Weldtech rides mainland energy conservation wave
Shanghai-based provider of conservation services for central air-conditioning systems steps up projects target amid helpful policies
Weldtech Technology, a Shanghai-based provider of energy conservation services for central air-conditioning systems, plans to spend more than HK$200 million this year and next year to complete 195 new projects.
The target of the firm, which is controlled by state-backed conglomerate Citic Group, is ambitious, compared with the 39 projects completed since Weldtech's first project in 2010. It reflects increasingly favourable policies from Beijing and local governments that force manufacturers and building owners to employ professionals to help them fulfil energy conservation targets imposed to help tackle worsening urban air pollution.
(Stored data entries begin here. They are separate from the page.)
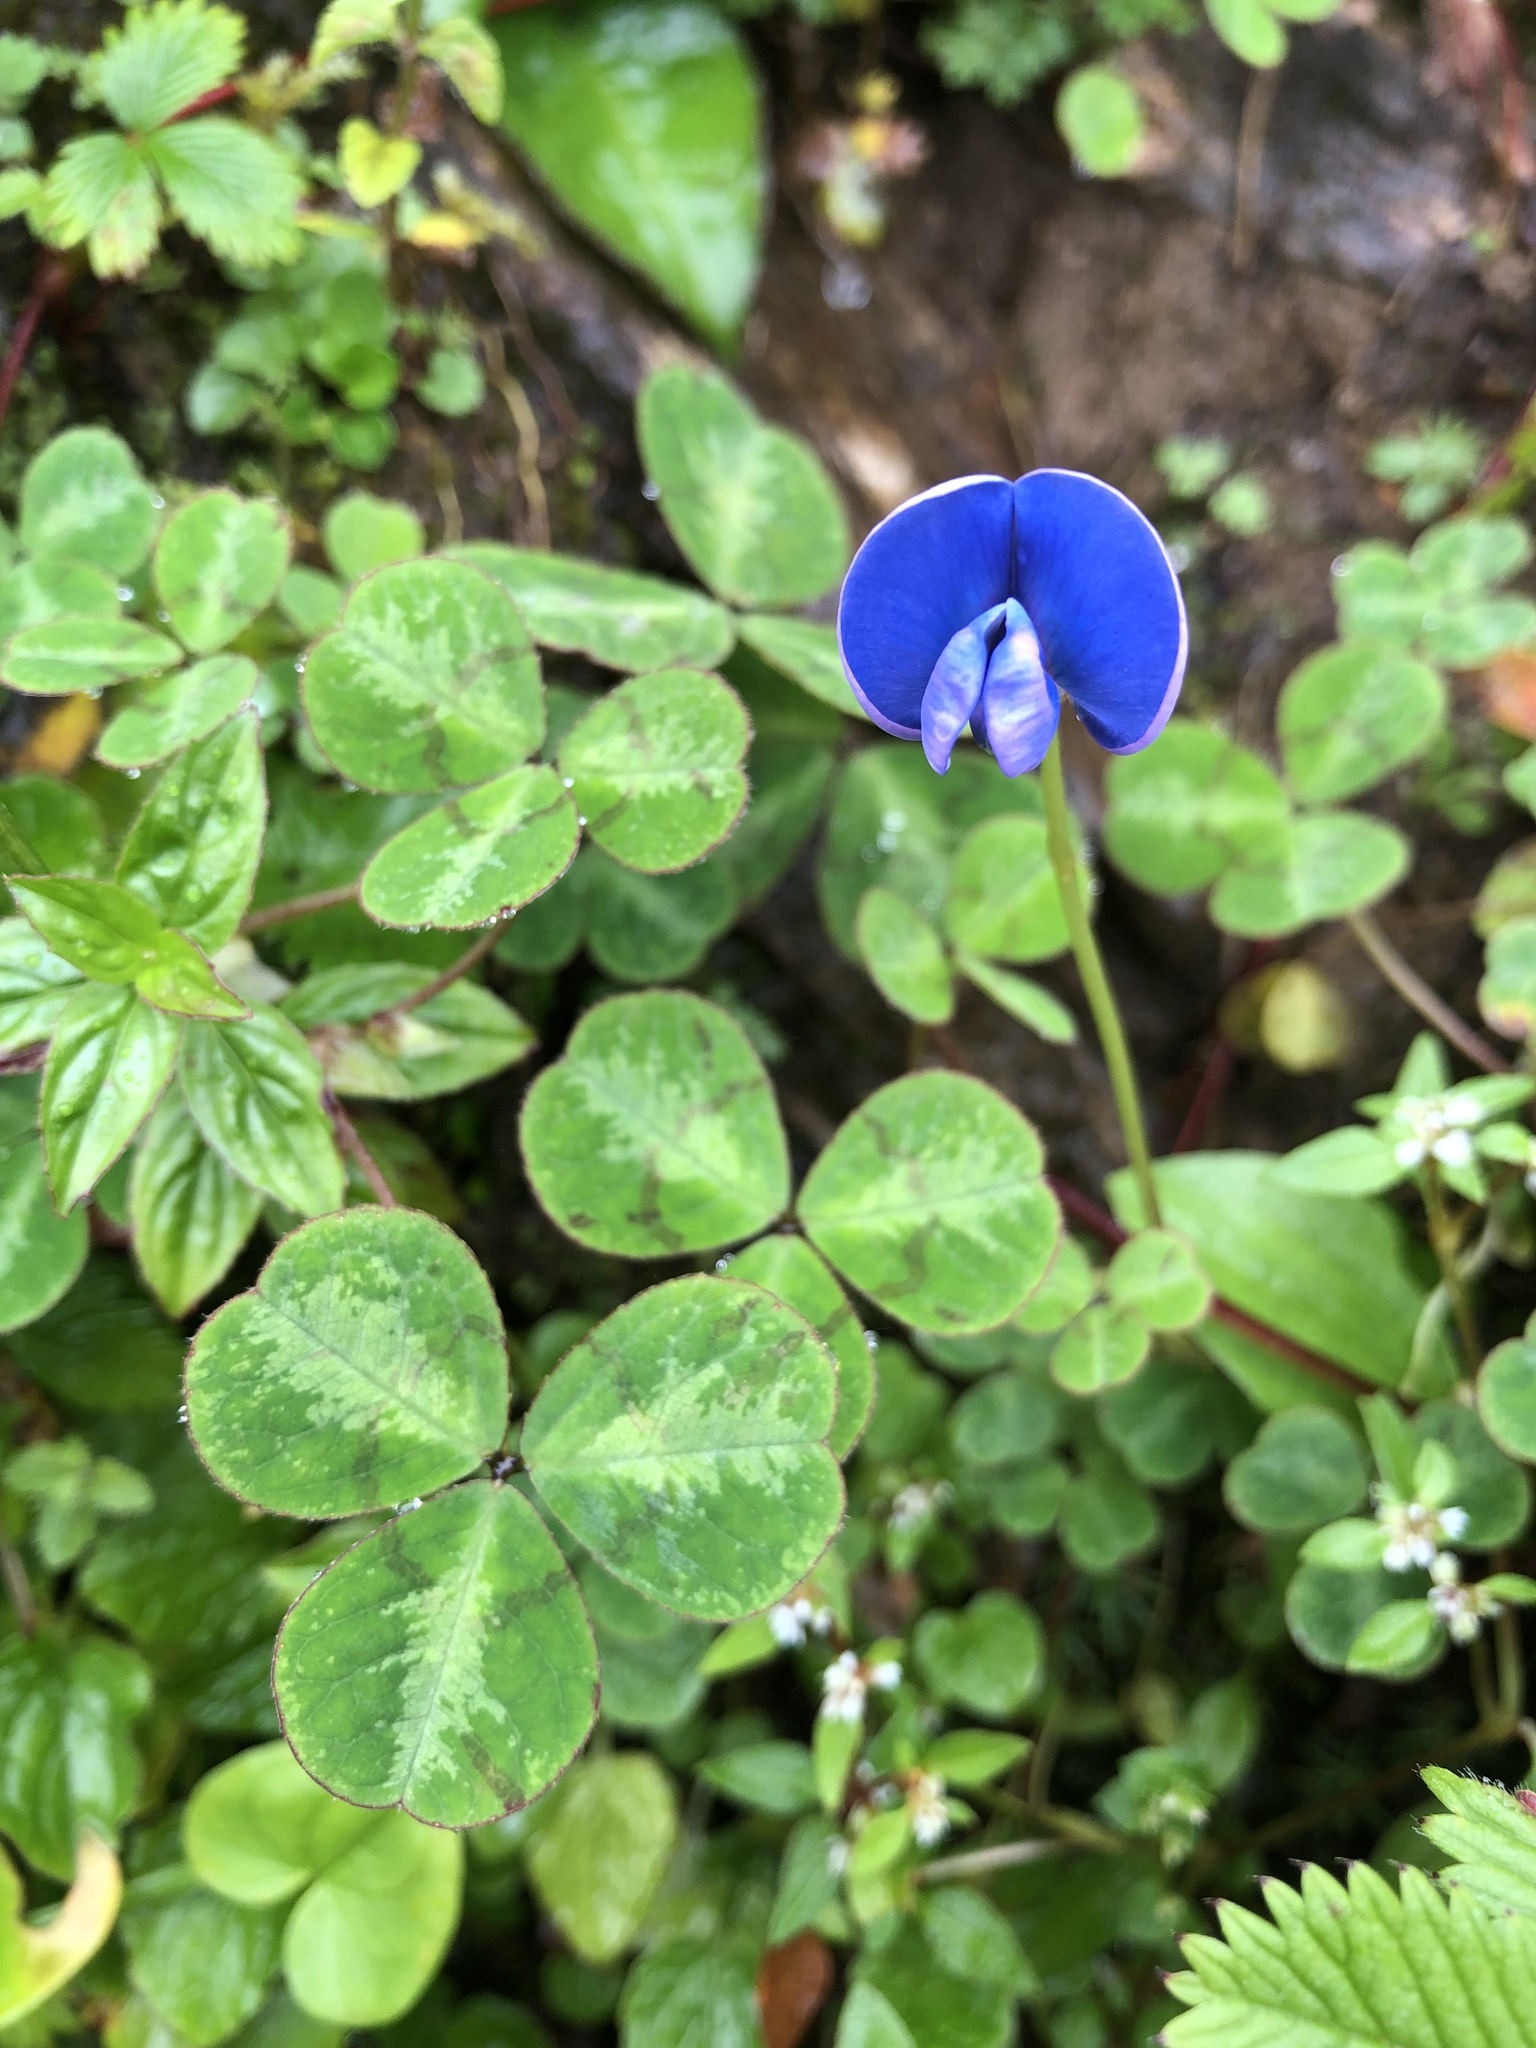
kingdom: Plantae
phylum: Tracheophyta
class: Magnoliopsida
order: Fabales
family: Fabaceae
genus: Parochetus
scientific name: Parochetus communis
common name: Blue oxalis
"The mainland government has much strengthened policy implementation on buildings' energy conservation in the past few years," Weldtech deputy chief executive Vincent Tang Sung-kin told the South China Morning Post. "Before, there had only been trial projects, but now we have energy-efficiency improvement and emission-reduction targets allocated to the local governments and companies."
To gain a listing and aid fundraising for its business plan, Weldtech's founders tried in 2011 to sell the firm to Hong Kong-listed mortgage provider Hong Kong Building and Loan Agency (HK Building) for HK$2.8 billion through a reverse takeover.
But as Weldtech was a start-up and had only five committed contracts at the time, it failed to persuade investors to buy at least HK$900 million of new HK Building shares, a precondition for the takeover. After the deal lapsed in March 2012, Citic International Assets Management, a 40 per cent-owned unit of Citic Group, bought 43.2 per cent of Weldtech.
In October, HK Building announced it would buy all of Weldtech for HK$2.48 billion, of which 92 per cent would be paid for by convertible bonds and a promissory note, with the rest in cash and new shares.
Weldtech's original shareholders have agreed to cut the acquisition price by HK$240 million if the firm fails to deliver a pre-tax profit of HK$120 million this year and by HK$320 million if it does not meet a target profit of HK$160 million next year. The acquisition price is 20.6 times the firm's profit target for this year, and 15.4 times next year's target.
HK Building said last month it had hired underwriters to help it sell 397 million new shares to raise HK$318 million to fund expansion of its business.
Tang said Weldtech plans to source most of its revenues from energy management contract (EMC) deals that command gross profit margins of 50 to 60 per cent, and less from buyout deals with a margin of 34 per cent, as in this case the clients buy the hardware and software outright. In EMC deals, Weldtech invests in the equipment and reaps a large part of the energy savings over a number of years.
Hong Kong-listed EMC service provider Technovator International had a gross profit margin of 37 per cent last year and trades at 12.6 times its forecast earnings this year.
Tang said many of Weldtech's rivals can achieve only 10 per cent in comprehensive energy efficiency improvements, compared with Weldtech's 25 to 50 per cent. The firm adds sensors to air-conditioning systems to obtain real-time data and uses it to optimise their energy efficiency.
He said Weldtech was confident of meeting the targets, based on its order pipeline, in which more than 40 projects are to be signed soon and 90 more are being negotiated.
The firm's clients include several major Hong Kong developers that own hotel and office buildings on the mainland, as well as manufacturers that use air-conditioning intensively, especially those in the semiconductor sector.
Weldtech recorded losses in the 24 months to March 31, 2012, and the first 10 months of last year owing to a lack of financing.